### Passage provided
German assault rifle

The Maschinenkarabiner 42(H) or MKb 42(H) (Machine carbine model of 1942 (Haenel)) is an early German World War II assault rifle firing an intermediate round. Designed in 1940 – 1941 by Hugo Schmeisser working for C. G. Haenel Waffen und Fahrradfabrik, several thousand were made and the gun was used on the Eastern Front in 1943.

The MKb 42(H), along with the less successful Maschinenkarabiner 42(W) (MKb 42(W)) by Walther Waffenfabrik AG, were predecessors of the Sturmgewehr assault rifle.

==History==
As early as 1918 the German Army (Heer) began to study the feasibility of an intermediate round and rifle. However, a combination of military orthodoxy, limited funds and the arms development restrictions of the Versailles Treaty led Germany to adopt the Mauser Karabiner 98K on 21 June 1935 to replace the Gewehr 98. From 1939 onwards the German Army gathered combat reports which were analyzed to determine combat conditions and tactical trends in order to develop new tactics and equipment requirements. One of the lessons which re-emerged was the existing 7.92 Mauser rifle cartridge was more powerful and longer ranged than what was needed. Since most combat took place at ranges less than 400 m a less powerful round could be used, which would mean a soldier could carry more ammunition, the weapon could be shorter, lighter and—with less recoil—the gun could be an automatic. Submachine guns had existed since the First World War, but they used pistol-caliber ammunition and lacked both the range and accuracy the German Army was looking for. A new intermediate cartridge was needed and the 7.92×33mm Kurz was designed in response to this requirement. The specification called for a new weapon which was larger than a submachine gun, more accurate, longer ranged and more maneuverable than a full sized rifle.

Contracts for weapons firing the 7.92×33mm Kurz round were issued to both Haenel and Walther, who were asked to submit prototype weapons under the name Machinenkarabiner 1942. The (H) and (W) in their titles referred to the first initial of each guns manufacturer, Haenel and Walther, to differentiate the two. In December 1940, a prototype rifle from Haenel and Walther was tested by the Heereswaffenamt at Kummersdorf. It had multiple jams, several barrels bulged, and one had a catastrophic failure. Testers blamed the results on poor quality ammunition. In February 1942, 10 million 7.92x33 mm Kurz rounds were ordered for field testing. On 9 July 1942, field and comparative tests were conducted with the ammunition and the MKb 42(H) rifle; 3,654 shots were fired; 11 cases were separated, 67 rounds were duds (56 fired on second trial), and many other rounds stovepipe jammed. Failures were blamed on the weapon still only being at the prototype stage of the development process.

### Problem
According to the passage on the MKb 42(H), on what front was the gun used in 1943?

[Pose landmark coordinates]
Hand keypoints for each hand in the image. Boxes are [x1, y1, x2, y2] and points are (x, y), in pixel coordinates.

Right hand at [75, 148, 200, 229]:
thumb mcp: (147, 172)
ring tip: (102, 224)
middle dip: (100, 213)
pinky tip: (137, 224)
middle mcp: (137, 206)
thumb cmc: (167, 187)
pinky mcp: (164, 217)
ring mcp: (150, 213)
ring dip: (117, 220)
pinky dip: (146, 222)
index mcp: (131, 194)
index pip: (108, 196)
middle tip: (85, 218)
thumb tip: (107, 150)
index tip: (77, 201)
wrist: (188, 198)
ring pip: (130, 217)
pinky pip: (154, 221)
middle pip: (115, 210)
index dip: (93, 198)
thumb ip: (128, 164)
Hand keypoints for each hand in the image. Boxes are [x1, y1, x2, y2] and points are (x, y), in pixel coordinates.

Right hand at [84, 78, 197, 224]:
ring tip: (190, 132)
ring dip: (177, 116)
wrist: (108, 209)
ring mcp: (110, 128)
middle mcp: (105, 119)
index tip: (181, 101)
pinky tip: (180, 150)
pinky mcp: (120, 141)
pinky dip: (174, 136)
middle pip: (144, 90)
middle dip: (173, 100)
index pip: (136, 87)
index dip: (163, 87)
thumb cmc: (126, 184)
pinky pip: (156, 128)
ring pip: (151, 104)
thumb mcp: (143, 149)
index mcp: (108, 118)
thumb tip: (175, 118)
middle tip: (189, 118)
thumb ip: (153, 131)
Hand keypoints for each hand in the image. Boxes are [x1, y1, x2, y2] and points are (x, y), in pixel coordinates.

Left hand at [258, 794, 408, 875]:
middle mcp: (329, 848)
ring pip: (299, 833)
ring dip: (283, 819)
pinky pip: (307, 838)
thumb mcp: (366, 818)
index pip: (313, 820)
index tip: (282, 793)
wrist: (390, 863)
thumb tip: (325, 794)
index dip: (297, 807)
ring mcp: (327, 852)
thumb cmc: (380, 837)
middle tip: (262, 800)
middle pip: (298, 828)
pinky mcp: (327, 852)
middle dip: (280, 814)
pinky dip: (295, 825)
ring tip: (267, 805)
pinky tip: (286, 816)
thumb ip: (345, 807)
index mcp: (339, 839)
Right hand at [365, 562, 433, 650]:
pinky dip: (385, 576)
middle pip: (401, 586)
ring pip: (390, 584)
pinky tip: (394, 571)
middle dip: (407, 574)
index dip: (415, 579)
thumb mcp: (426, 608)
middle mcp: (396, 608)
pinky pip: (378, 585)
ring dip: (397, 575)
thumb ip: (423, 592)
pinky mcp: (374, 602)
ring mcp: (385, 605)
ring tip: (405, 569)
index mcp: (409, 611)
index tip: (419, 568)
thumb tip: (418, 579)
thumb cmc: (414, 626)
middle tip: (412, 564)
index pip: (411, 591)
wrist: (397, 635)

### Solution for this task
The Eastern Front.